La responsabilité du liquidateur constitue le pendant de ces prérogatives étendues. La cour d’appel d’Angers a rappelé, dans un arrêt du 16 décembre 2025, qu’« un liquidateur judiciaire n’est pas tenu d’une obligation de résultat. Il doit néanmoins adopter un comportement professionnel conforme aux obligations de prudence et de diligence, ce qui s’apprécie au regard des fonctions et obligations mises à sa charge par la loi et des circonstances de l’espèce » (CA Angers, 16 décembre 2025, n° 21/00594).
Dans cette affaire, une bailleresse reprochait au liquidateur d’avoir poursuivi le bail sans régler les loyers. Elle lui reprochait aussi d’avoir organisé la cession du fonds de restaurant en écartant la clause de solidarité du cessionnaire.
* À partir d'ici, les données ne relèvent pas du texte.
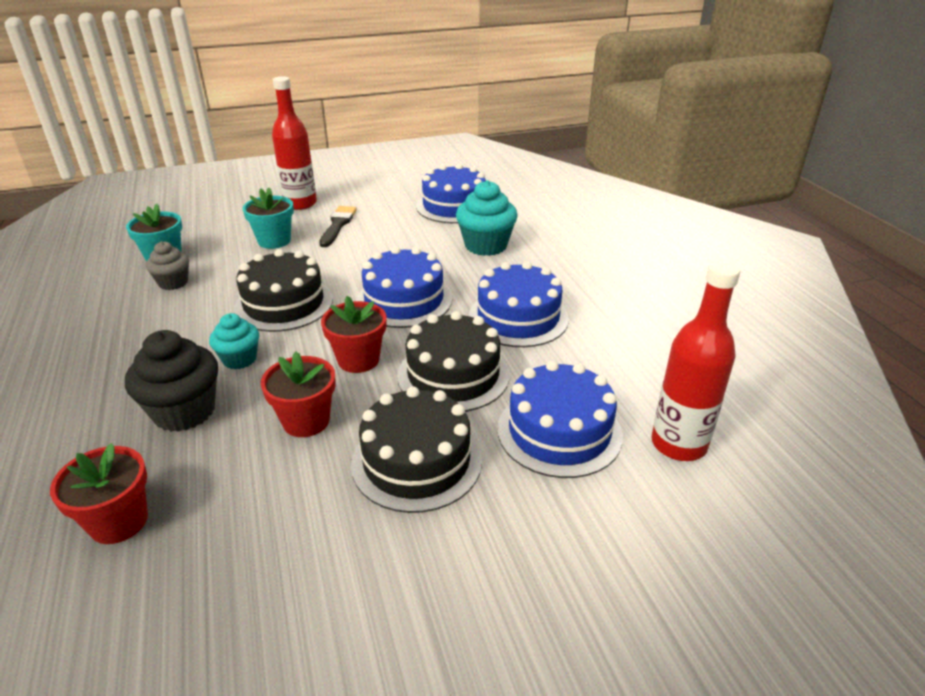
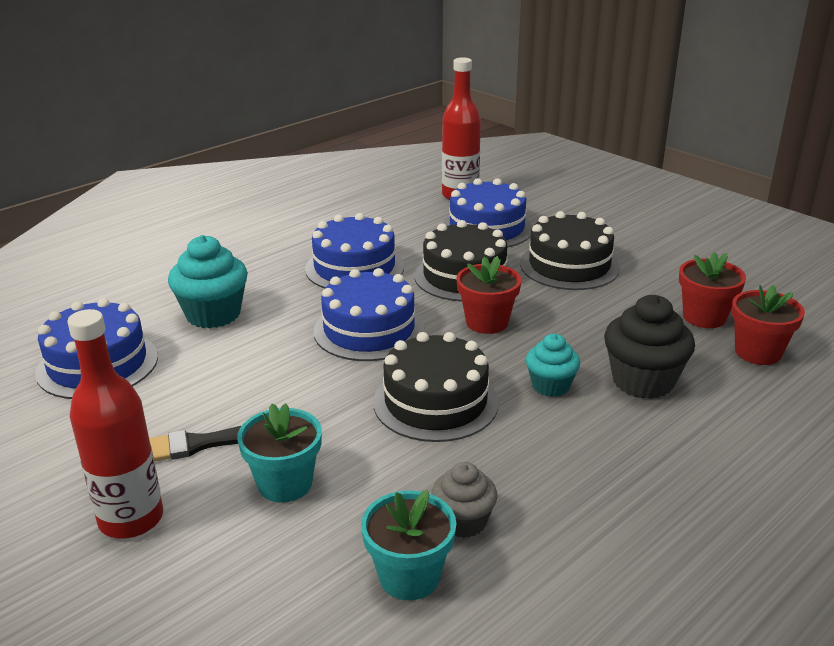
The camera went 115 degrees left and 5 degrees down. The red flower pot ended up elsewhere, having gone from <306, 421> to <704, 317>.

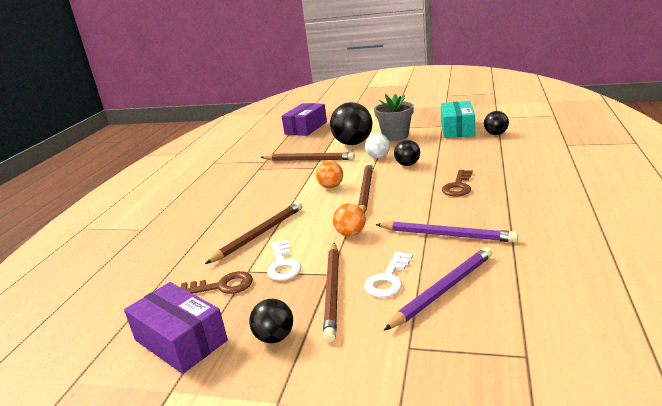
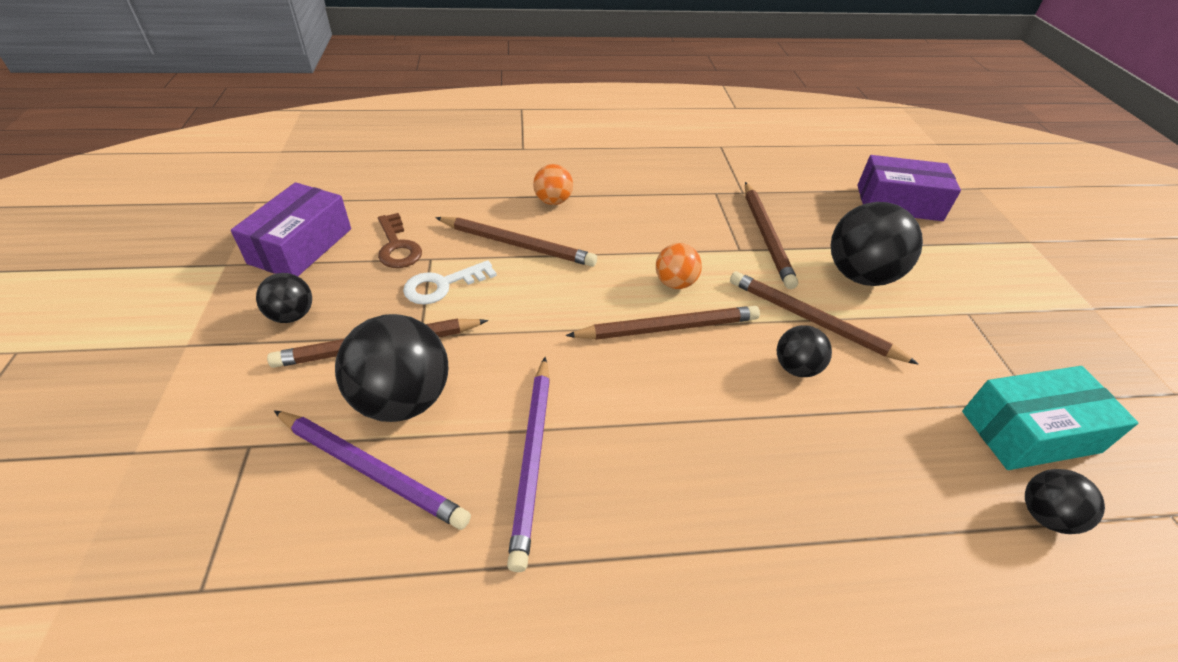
The camera went 65 degrees right and 20 degrees up. Where the pure white door key stood at <388, 279>, the ebony play ball came to stand at <402, 400>. The orange-coloured play ball ended up elsewhere, having gone from <350, 234> to <553, 201>. Where the pure white play ball stood at <378, 157>, the russet wooden pencil came to stand at <812, 320>. The second view lost the ash-grey flower pot at <395, 136>. The second view lost the russet door key at <458, 186>.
La cour a rappelé que, selon l’article L. 641-11-1 du code de commerce, « le liquidateur a seul la faculté d’exiger l’exécution des contrats en cours en fournissant la prestation promise au cocontractant du débiteur ». Le liquidateur doit être en mesure de payer les loyers au comptant.
Le bail comportait une clause de solidarité dite inversée, faisant du cessionnaire le garant des sommes dues par le preneur. Une telle clause ne peut être écartée qu’en cas de plan de cession, depuis l’ajout du troisième alinéa à l’article L. 642-7 du code de commerce par la loi du 22 mai 2019. Elle s’impose en cas de cession isolée du fonds de commerce comportant un droit au bail. La cour avait d’ailleurs annulé, le 12 mai 2015, une première ordonnance d’autorisation qui écartait cette clause sans l’accord du bailleur.
La cour a néanmoins retenu que « dès lors que le fonds de commerce a une certaine valeur, il ne peut être reproché à un liquidateur judiciaire de tenter de le céder dans ce délai de trois mois, conformément à l’intérêt collectif des créanciers qu’il est chargé de défendre » (CA Angers, 16 décembre 2025, n° 21/00594). Le liquidateur avait choisi la meilleure offre après mise en concurrence. Aucune faute dans le choix du cessionnaire n’a donc été retenue.
La cour a toutefois souligné que l’autorisation du juge-commissaire ne décharge pas le liquidateur de ses propres responsabilités. C’est le cas lorsqu’il écarte une clause du contrat de bail sans l’accord du cocontractant. La réalisation de l’actif suppose une conciliation permanente entre la célérité exigée par la procédure, la maximisation du prix et le respect des droits des tiers.
Conclusion
La jurisprudence des juridictions commerciales rendue entre 2023 et 2026 dessine un cadre cohérent de la réalisation des actifs en liquidation judiciaire. Ce cadre repose sur l’équilibre entre l’efficacité de la procédure et la protection du gage commun des créanciers. La vente aux enchères publiques et la cession de gré à gré sont deux modalités alternatives. Leur choix appartient au juge-commissaire sous le contrôle des juridictions d’appel, sans aucune hiérarchie légale.
La fixation du prix par le juge-commissaire, la vérification de l’intérêt de la liquidation et le respect des interdictions légales d’acquisition constituent les garde-fous de l’opération. Sa validité suppose une exacte délimitation des compétences du tribunal et du juge-commissaire. Les recours formés contre les ordonnances de cession demeurent, quant à eux, strictement réservés aux parties et aux personnes dont les droits sont directement affectés. La responsabilité du liquidateur s’apprécie à l’aune d’une obligation de moyens dont les juridictions fixent les contours avec précision.